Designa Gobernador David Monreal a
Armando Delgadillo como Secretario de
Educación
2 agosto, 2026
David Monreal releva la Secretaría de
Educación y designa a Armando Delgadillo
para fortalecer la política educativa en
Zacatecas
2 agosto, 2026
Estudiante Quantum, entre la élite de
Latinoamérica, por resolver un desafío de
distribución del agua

# # # #

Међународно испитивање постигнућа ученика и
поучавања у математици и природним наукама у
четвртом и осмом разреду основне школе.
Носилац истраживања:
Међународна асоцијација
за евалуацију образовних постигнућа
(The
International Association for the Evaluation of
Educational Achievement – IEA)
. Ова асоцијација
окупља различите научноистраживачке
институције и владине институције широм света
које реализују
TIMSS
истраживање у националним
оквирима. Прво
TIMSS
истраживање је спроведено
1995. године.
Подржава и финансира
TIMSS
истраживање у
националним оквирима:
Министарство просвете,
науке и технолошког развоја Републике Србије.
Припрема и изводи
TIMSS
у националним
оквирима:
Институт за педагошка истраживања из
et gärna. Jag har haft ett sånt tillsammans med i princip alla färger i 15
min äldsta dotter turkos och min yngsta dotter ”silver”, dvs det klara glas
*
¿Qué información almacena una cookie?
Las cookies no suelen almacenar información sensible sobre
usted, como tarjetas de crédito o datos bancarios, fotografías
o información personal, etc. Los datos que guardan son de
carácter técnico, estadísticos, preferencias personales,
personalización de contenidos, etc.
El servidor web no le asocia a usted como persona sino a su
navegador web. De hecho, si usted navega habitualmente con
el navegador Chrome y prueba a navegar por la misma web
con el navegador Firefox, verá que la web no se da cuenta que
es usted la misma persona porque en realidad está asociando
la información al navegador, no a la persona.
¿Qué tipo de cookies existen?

# # # #

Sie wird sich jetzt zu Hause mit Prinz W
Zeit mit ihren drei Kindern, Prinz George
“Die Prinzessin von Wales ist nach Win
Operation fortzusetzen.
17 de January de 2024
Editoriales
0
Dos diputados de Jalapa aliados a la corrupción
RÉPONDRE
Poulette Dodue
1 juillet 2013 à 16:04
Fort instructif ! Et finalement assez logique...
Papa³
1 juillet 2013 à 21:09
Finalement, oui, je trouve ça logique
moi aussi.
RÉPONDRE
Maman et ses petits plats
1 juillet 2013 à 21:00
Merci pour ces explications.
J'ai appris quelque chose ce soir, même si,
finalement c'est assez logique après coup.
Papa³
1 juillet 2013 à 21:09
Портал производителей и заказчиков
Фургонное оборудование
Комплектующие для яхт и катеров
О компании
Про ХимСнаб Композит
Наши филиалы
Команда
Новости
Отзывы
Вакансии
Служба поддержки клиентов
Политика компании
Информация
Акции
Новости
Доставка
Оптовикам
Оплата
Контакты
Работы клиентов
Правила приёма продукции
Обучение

# # # #

◆ WHAT IS BEING ASKED ◆
Lines holding "usted" in the material above are to be reported.

◆ RESULT OF THIS EXERCISE ◆
usted, como tarjetas de crédito o datos bancarios, fotografías
El servidor web no le asocia a usted como persona sino a su
navegador web. De hecho, si usted navega habitualmente con
es usted la misma persona porque en realidad está asociando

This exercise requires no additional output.